EXERCISE REQUIREMENTS:
1/ Decide whether each statement below agrees with the article on OR handoffs, answering yes or no and quoting the deciding words from the article. (a) The handoff tool is kept in the patient's permanent health record. (b) Finalizing the tool took only two meetings. (c) The PACU nurse hands off to the nurse in the receiving unit face to face.
2/ Print the part of the article on OR handoffs from "The tool is divided" to "to the case.", word for word.

SOURCE DOCUMENT:
====================
First case on-time starts (FCOTS) can make or break an OR leader’s budget. That’s why the team at DMC Huron Valley-Sinai Hospital in Commerce, Michigan, was concerned when the percentage of FCOTS declined from 73% to 67% over 3 months, far below the 80% benchmark. By implementing a formal handoff communication process among the preoperative care unit nurse, circulating OR nurse, and certified registered nurse anesthetist (CRNA), the team was able to increase percentages to a range of 76% to 82% over 3 months.
An integral part of the process is a paper communication tool, developed by the perioperative professional nurse committee, which includes representatives from the preoperative care unit, OR, PACU, anesthesia, and leadership. “We discussed what was required by regulation to be included in a handoff and what was important,” says Shelley Killebrew, MSN, RN, CNOR, OR manager at the hospital. She says it took only two meetings to finalize the tool; the team reviewed similar tools from other facilities before developing their own. The tool is a work aid, so it is not part of the patient’s permanent health record. For the first week, the tool was used only for first cases of the day, but now it is used for every patient.
The tool is divided into sections that reflect the perioperative journey—preoperative care unit, OR, PACU, and post-PACU. Each stage includes a face-to-face handoff in addition to completion of the paper tool:
• In the preoperative care unit, the patient’s nurse meets with the OR nurse and the CRNA assigned to the case.
• In the OR, the CRNA completes most of the tool after surgery, although the OR nurse also adds details such as dressing type.
• The CRNA and the OR nurse complete a face-to-face handoff in the PACU. The PACU nurse subsequently completes a telephone handoff from the PACU to the nurse in the unit receiving the patient.
The improvement in FCOTS, along with enhanced efficiency and communication, has reduced delays. “The handoff helps prevent delays, which are a huge dissatisfier for patients,” says Dianna Meloche, BSN, RN, CNOR, clinical coordinator. When delays do occur, patients are kept informed. Patient satisfaction is also promoted by involving patients in the handoff process during the preoperative phase.
The tool has been in use for about 2 years. The perioperative professional nurse committee continues to meet regularly to discuss customer service scores. “When we see delays and related patient dissatisfaction, we remind staff to let the preop nurse know when delays occur so that patients can be kept informed,” Killebrew says. (To access a copy of the form, visit www.ormanager.com and click on “Free Toolbox” in the Resources section of the website.)
====================
Structured pose outputs
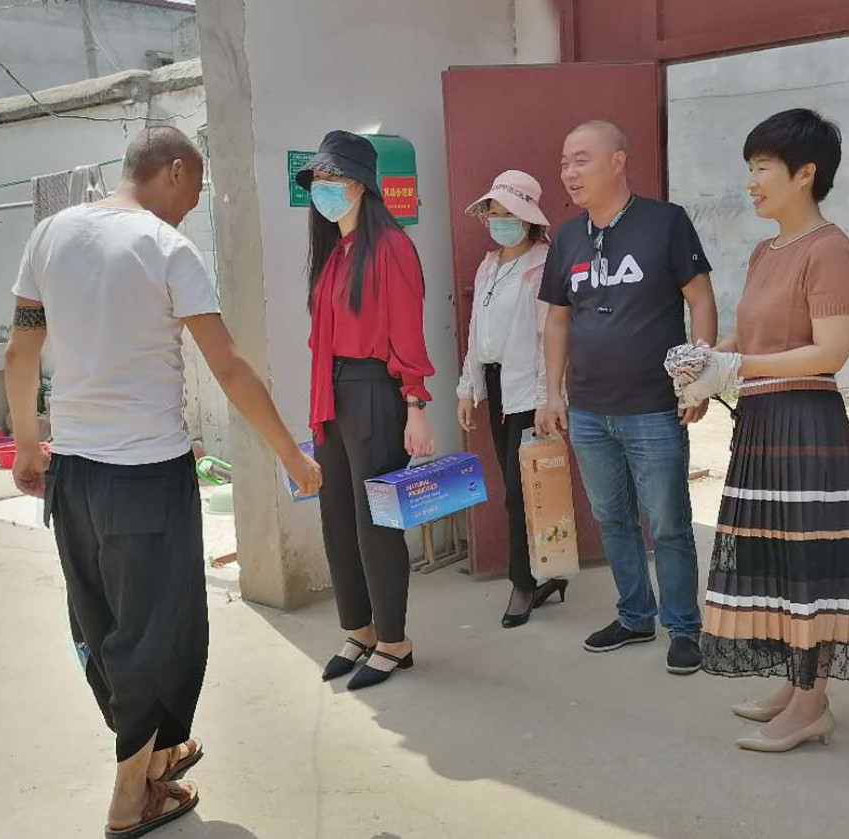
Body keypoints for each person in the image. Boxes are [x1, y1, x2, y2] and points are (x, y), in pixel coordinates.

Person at [4, 126, 321, 838]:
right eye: (196, 187)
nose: (194, 203)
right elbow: (227, 364)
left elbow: (22, 349)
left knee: (102, 624)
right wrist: (289, 453)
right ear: (174, 171)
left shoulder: (50, 235)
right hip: (146, 475)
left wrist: (27, 445)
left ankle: (155, 754)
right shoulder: (167, 247)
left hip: (74, 476)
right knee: (160, 634)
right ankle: (129, 797)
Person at [675, 109, 849, 751]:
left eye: (762, 167)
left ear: (805, 174)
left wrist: (737, 366)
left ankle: (812, 705)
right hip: (763, 422)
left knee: (810, 566)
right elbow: (747, 334)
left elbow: (830, 352)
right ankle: (796, 688)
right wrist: (704, 366)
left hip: (806, 423)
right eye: (750, 167)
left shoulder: (831, 251)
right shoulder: (764, 251)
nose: (751, 181)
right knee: (773, 557)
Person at [535, 120, 719, 675]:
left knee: (668, 524)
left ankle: (683, 626)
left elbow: (701, 301)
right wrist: (552, 393)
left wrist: (697, 377)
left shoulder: (665, 222)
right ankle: (635, 616)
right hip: (589, 410)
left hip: (653, 408)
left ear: (617, 161)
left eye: (582, 160)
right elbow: (557, 321)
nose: (569, 172)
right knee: (612, 519)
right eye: (564, 162)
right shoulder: (567, 238)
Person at [296, 130, 436, 691]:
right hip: (331, 395)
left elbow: (407, 332)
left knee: (375, 520)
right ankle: (359, 630)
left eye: (331, 178)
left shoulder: (391, 247)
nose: (322, 189)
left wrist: (415, 405)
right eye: (316, 180)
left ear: (359, 186)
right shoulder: (335, 253)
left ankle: (395, 642)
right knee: (337, 519)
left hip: (375, 389)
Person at [457, 170, 566, 628]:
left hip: (529, 389)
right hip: (497, 384)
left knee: (524, 493)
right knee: (513, 488)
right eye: (494, 214)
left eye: (509, 214)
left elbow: (548, 337)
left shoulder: (543, 265)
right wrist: (468, 388)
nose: (500, 222)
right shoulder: (489, 265)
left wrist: (546, 398)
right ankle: (544, 573)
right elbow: (476, 331)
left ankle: (525, 581)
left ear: (528, 218)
====================
ANSWERS FOR THIS EXERCISE:
1/
(a) No: "The tool is a work aid, so it is not part of the patient’s permanent health record."
(b) Yes: "She says it took only two meetings to finalize the tool"
(c) No: "The PACU nurse subsequently completes a telephone handoff from the PACU to the nurse in the unit receiving the patient."

2/
The tool is divided into sections that reflect the perioperative journey—preoperative care unit, OR, PACU, and post-PACU. Each stage includes a face-to-face handoff in addition to completion of the paper tool:
• In the preoperative care unit, the patient’s nurse meets with the OR nurse and the CRNA assigned to the case.